**Your task:** Pull every line from the records that has the word "多代理支援" in it.

Top of Given data

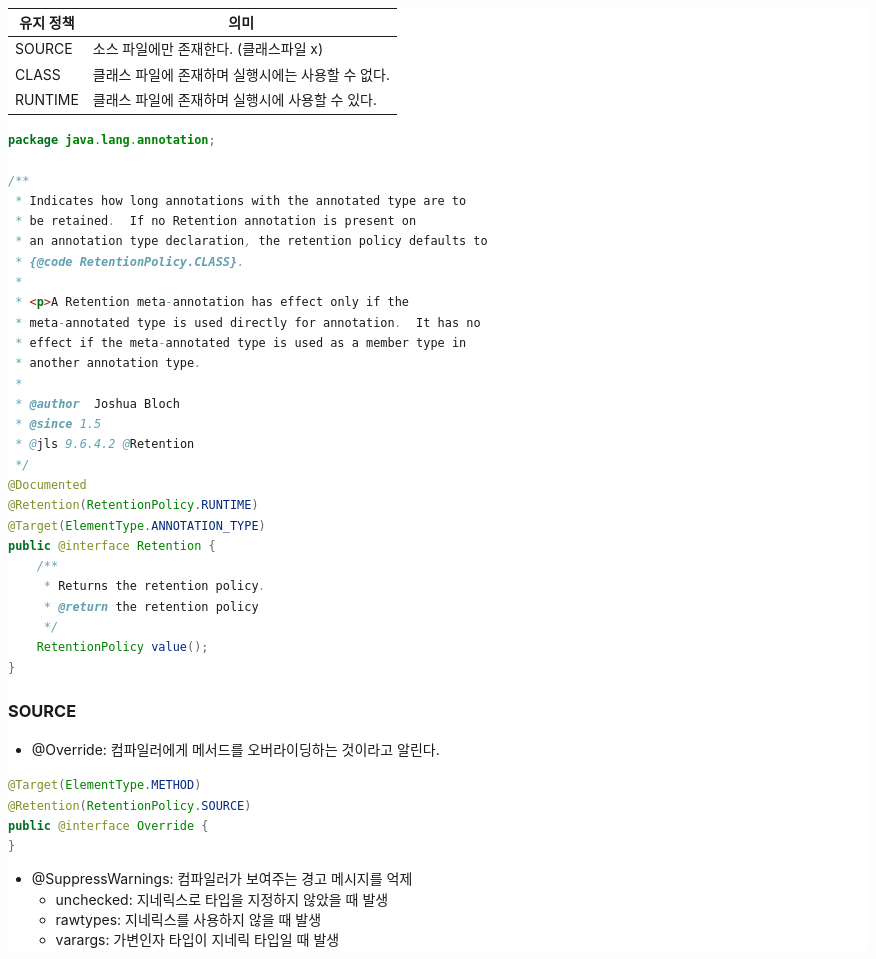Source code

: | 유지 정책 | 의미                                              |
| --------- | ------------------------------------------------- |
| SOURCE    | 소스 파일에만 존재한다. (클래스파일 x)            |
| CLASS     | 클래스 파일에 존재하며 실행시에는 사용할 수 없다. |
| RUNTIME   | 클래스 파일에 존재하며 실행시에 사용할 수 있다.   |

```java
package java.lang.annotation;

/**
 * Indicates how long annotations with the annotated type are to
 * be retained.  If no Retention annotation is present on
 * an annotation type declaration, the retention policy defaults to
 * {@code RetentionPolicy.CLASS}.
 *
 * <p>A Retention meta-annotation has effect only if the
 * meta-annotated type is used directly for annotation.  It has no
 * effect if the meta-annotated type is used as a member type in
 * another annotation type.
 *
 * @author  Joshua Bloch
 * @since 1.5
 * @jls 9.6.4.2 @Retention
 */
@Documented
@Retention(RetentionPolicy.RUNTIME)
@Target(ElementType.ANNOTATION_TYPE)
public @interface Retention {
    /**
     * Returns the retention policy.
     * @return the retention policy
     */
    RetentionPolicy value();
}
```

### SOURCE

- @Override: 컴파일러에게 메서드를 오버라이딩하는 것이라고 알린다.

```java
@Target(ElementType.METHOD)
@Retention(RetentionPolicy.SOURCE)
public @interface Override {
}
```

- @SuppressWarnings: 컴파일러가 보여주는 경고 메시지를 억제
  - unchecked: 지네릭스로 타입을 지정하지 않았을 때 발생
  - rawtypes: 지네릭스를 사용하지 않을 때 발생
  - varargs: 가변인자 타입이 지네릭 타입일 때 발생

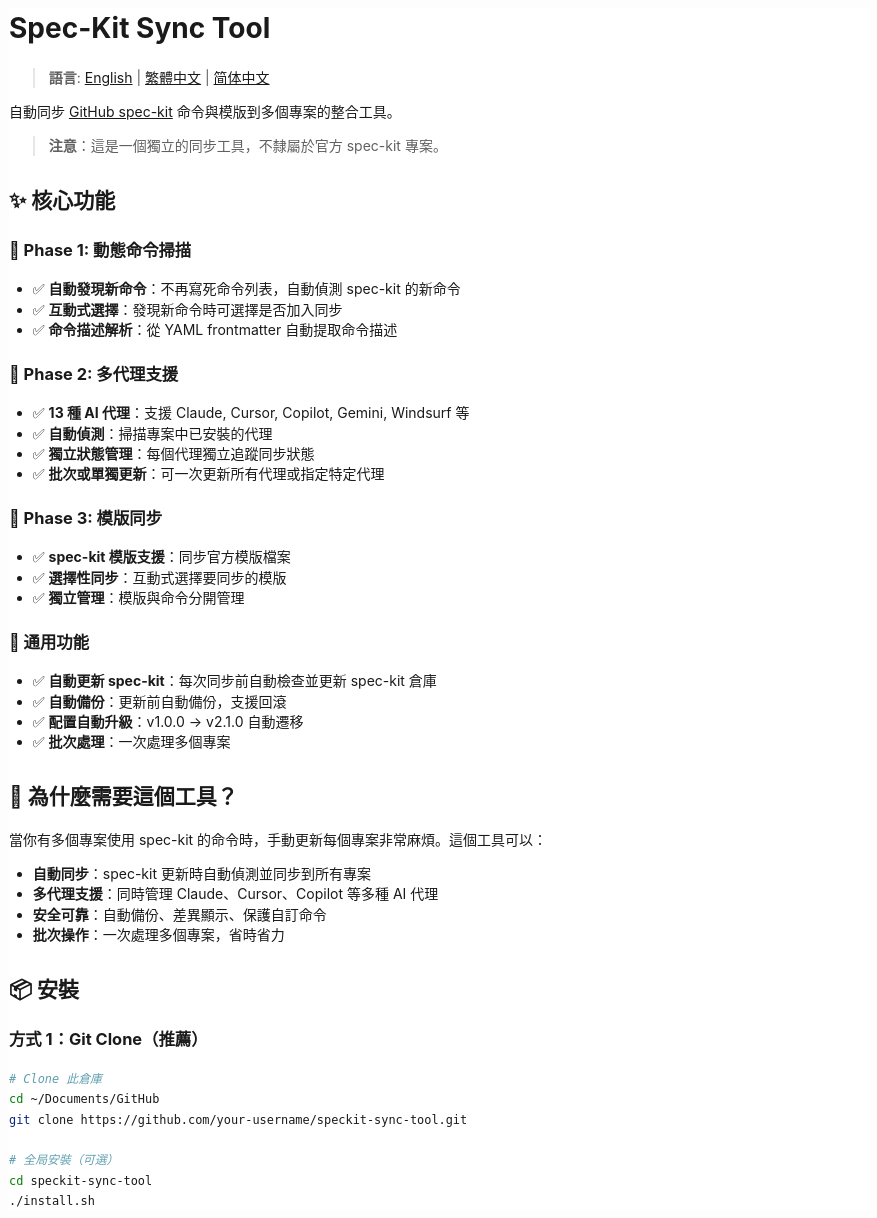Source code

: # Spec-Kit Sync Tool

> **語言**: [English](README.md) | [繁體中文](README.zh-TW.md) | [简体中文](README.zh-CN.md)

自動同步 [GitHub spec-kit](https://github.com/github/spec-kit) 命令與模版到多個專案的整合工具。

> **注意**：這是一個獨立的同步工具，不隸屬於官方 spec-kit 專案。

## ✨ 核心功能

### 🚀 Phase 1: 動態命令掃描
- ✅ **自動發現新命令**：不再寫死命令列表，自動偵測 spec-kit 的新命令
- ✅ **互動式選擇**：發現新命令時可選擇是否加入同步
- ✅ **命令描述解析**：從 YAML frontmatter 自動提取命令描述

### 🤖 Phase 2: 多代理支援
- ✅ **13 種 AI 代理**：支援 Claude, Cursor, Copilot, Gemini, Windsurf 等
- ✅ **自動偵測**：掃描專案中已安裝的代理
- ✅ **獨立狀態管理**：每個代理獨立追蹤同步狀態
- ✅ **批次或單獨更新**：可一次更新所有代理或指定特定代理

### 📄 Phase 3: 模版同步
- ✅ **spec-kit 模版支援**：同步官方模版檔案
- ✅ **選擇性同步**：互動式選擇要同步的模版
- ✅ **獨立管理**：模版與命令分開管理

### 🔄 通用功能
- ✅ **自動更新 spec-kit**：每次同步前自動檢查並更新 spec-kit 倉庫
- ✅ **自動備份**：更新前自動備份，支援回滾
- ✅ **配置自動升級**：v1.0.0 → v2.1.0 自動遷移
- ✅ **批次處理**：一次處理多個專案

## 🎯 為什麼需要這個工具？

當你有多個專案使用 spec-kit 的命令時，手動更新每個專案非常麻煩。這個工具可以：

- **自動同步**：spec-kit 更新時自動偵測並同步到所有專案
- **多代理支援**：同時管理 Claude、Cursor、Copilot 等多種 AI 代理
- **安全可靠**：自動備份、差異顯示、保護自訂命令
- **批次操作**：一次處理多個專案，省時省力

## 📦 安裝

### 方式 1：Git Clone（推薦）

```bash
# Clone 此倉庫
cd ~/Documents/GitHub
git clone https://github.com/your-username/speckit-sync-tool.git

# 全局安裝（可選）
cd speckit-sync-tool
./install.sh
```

Bottom of Given data

**Answer to this task:**
### 🤖 Phase 2: 多代理支援
- **多代理支援**：同時管理 Claude、Cursor、Copilot 等多種 AI 代理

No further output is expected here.